Thursday, October 26, 2017

Stumbling upon the simple

I don't know why I didn't think of this years ago:  I can make my own coin rolls. 

My husband piles his loose change on my dresser, and I keep the quarters and dimes for yard-sale season.  The pennies and nickels go into their own jars, and eventually we take them to the bank or put then in coin counting machines.  Or something.  Except that recently I realized I could count out the pennies and nickels --- and dimes, too, because honestly I'm not doing nearly as much yard sale-ing now that my kids are grown and the house has had 20 years of being furnished up.  And then I could use my own paper to create rolls.


To roll the coins, I folded one end of the paper up to create a kind of a base, rolled the paper just a little around this base, and tucked a few coins into the "corner" I'd made.  If you think about surfers in a wave, with one end of the wave open and the other end holding the coins, that's sort of the idea.  I kept adding coins and tightening the roll as I went along. 

I taped these rolls shut with the little extra sticky pieces that come at the edge of sheets of stamps, so I didn't even have the expense of tape.   I wrote on the outside of the roll what was inside.  And then I plopped these babies in my Tuesday Market backpack, and used them to help pay for my milk and yogurt.  I got rid of 350 pennies this past Tuesday at the dairy stand.  Woo-hoo!

Okay, this isn't exactly a huge, life style revelation.  But it cleared out a bunch of coin clutter in my drawers, and it made me feel a little sheepish that I'd never even considered putting my do-it-yourself skills to work on this task before.

Which leads me to a different kind of dough:  in particular, bread.  I've mentioned once or twice that I've been really enjoying a local gardening club that I'm getting into.  Unlike me, these people don't kill half their plants every summer, and they actually know the names of the stuff that comes out of the ground in their yards.  I come as a supplicant to worship at the altar of their horticultural knowledge, and they cheerfully tolerate me and even offer me good advice.  Last week, there was a pot luck dinner, and of course I went.  I forgot to make a dish, so at the last minute I grabbed most of a loaf of bread I'd pulled out the bread maker earlier that day, plus a jar of applesauce that I'd tossed in the fridge when it didn't seal in my recent canning session.

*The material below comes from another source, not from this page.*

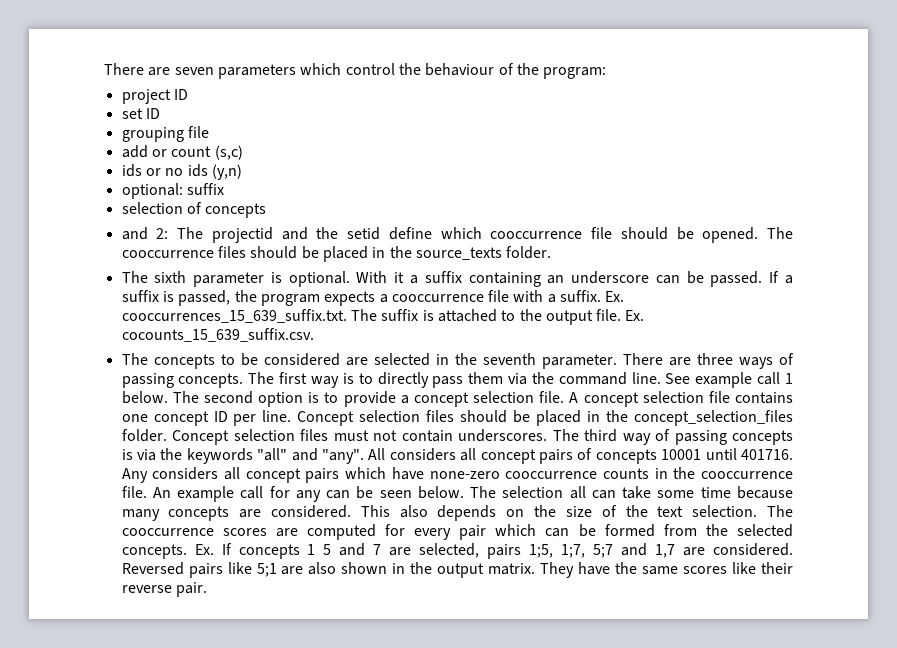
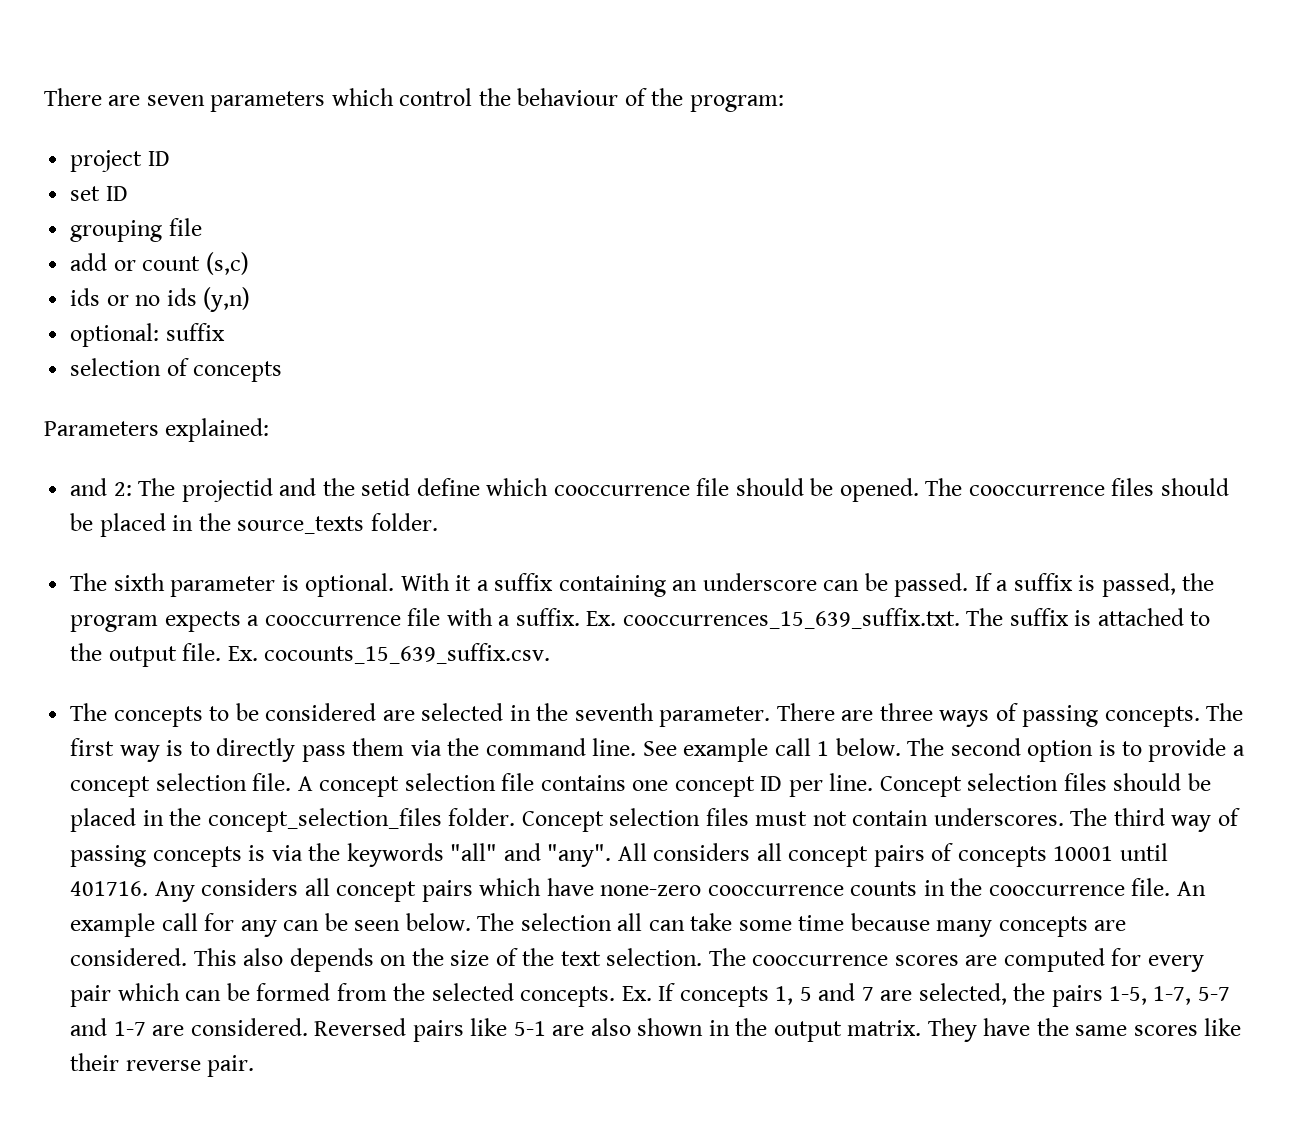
(267, 210) none -> [44,418,270,442] // Parameters explained:
[307,544,316,555] 1 -> [775,986,794,1005] 1,
[487,543,676,559] pairs 1;5, 1;7, 5;7 and 1,7 -> [1013,983,1230,1007] [70,1018,146,1036] the pairs 1-5, 1-7, 5-7 and 1-7
[256,563,277,577] 5;1 -> [513,1021,546,1036] 5-1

Hah.  I thought I'd totally wimped out, but I was the Belle of the Ball.  The other gardeners were incredulous:  You MADE your own bread?  They told stories of trying years ago and failing; the recipes were so tricky.  (You have to warm the bowl!  And the bread came out like a brick -- I discovered later I'd killed the yeast).  I could have understood their reaction if I'd been at a gathering of, say, the Mall Walkers.  But gardeners thinking of bread making as requiring advanced expertise?

Sheesh.  Here's how you make bread:  you get some water close to body temperature.  You add some yeast and flour.  You probably add some salt also, and maybe also other stuff because you're getting fancy (spices, or raisins, or even oil, sugar, or powdered milk because of the texture).  You mix it together until you get something that forms a ball and doesn't quite stick to the bowl or your hands, especially if your hands are floured.  You cover the ball with oil or a damp cloth and let the ball rise somewhere between and hour and a day.  Maybe you punch it down and let it rise again, maybe not.  And then you stick it in the oven.  That's it.  Bread.

So next month, when our Garden Club isn't having a garden meeting (because, November), I'm going to hold a bread-making session for the gardeners.  Making bread is not hard . . . unless you've never done it, in which case it seems impossible because it's so unfamiliar.  Sort of like rolling coins in your own pieces of paper.   But much, much yummier. 

2 comments:

  1. I need to make some raisin bread for turkey sandwiches. We're making our way through the Barefoot Countess and she says to buy raisin bread, but DH was not able to find any in the freezer section. So... easy enough to make, we just need to plan ahead.